As soon as he flew off I went out front to tackle the perennial bed that was a mess, but before ten minutes of weeding had passed, I had a burning need to go back indoors and fetch my Weeds of the West.  I returned to sit on the bench swing and leaf through the whole book, trying to find the names of two or three weeds that had challenged me that morning. It’s good to know your enemy.

Though it’s hard to think of Persian Speedwell as an enemy. It is pretty, and the book says “It was probably introduced as a border or rock garden ornamental.” See, the ladybug likes it.

I spent a lot of time on the beds where chard, collards and kale grow, and I picked a big bowl of greens which I washed later in the day. In the picture below you can see Swiss chard behind the speedwell and also the feather-like arrangement of “scattery weed” seed pods that exploded a few minutes later at the touch of my hand.

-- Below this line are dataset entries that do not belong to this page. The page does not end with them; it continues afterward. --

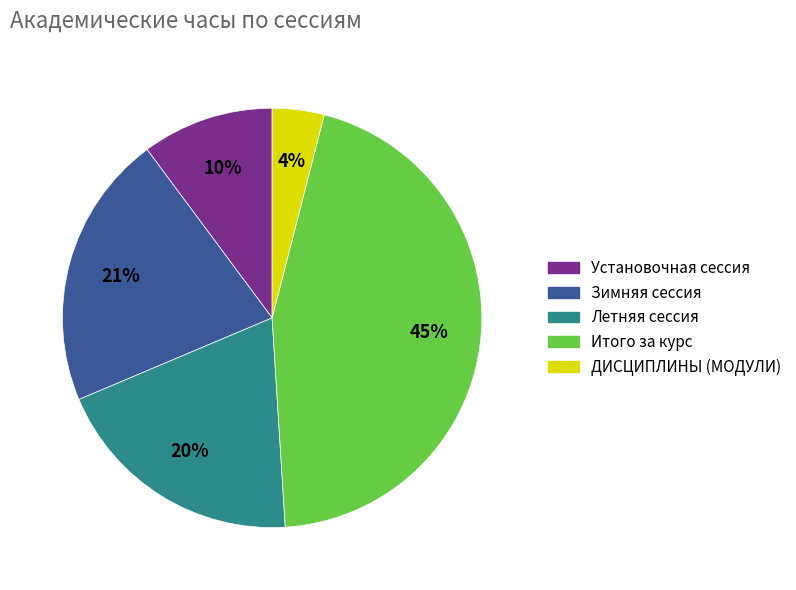

Is it true that Зимняя сессия is 12% of the pie?

False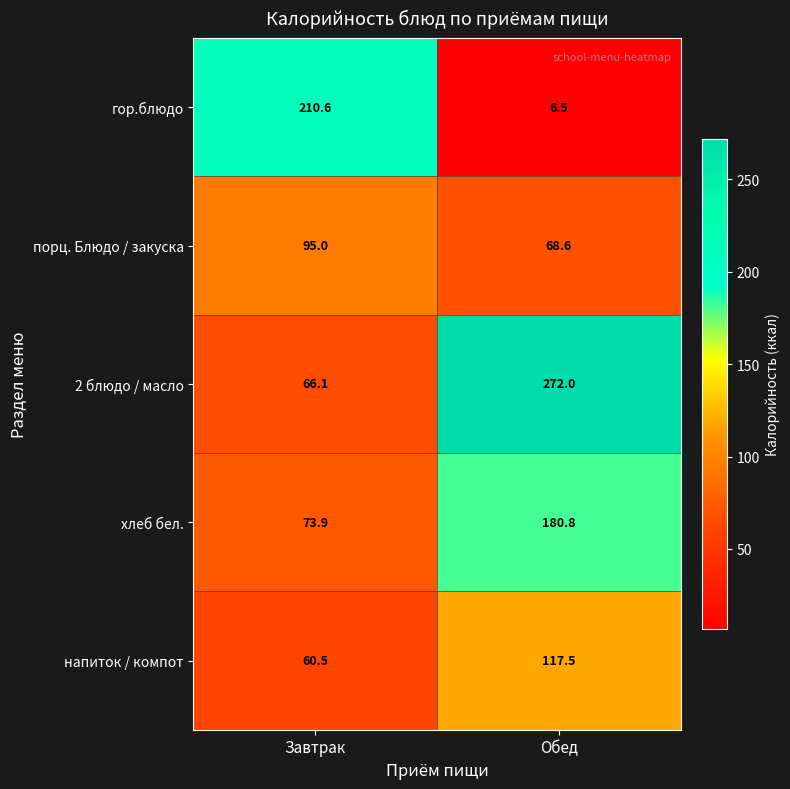

Between Завтрак and Обед, which series saw the biggest shift?

2 блюдо / масло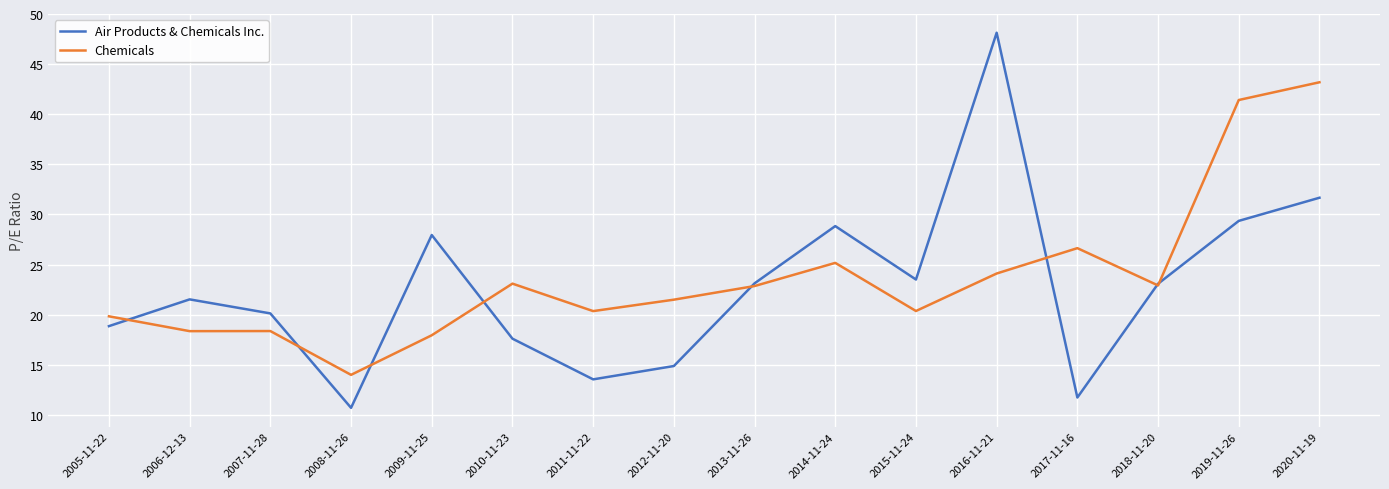

Count the number of categories in the chart.

16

I still have not found out the real name of that scattery weed, whose picture I re-post below. In the past I asked if any of my readers knows its name, but they did not; maybe one of my newer readers does? I couldn’t find it in Weeds of the West. It arrived in our garden in the last ten years. UPDATE: It’s Hairy Bittercress or cardamine hirsuta.

cardamine hirsuta

Just a few feet away from the Persian Speedwell — a weed to me — is another cultivated type that I planted because I wanted it, Creeping Speedwell (below). So far the Persian has not even tried to invade the Creeping, though if the Creeping can be said to creep, the Persian gallops.

Before Fall I plan to revamp this whole area, but in the meantime, I must try to keep a little order. Today I put in several hours of work and got plumb tuckered out! I’m glad tomorrow is a day of rest.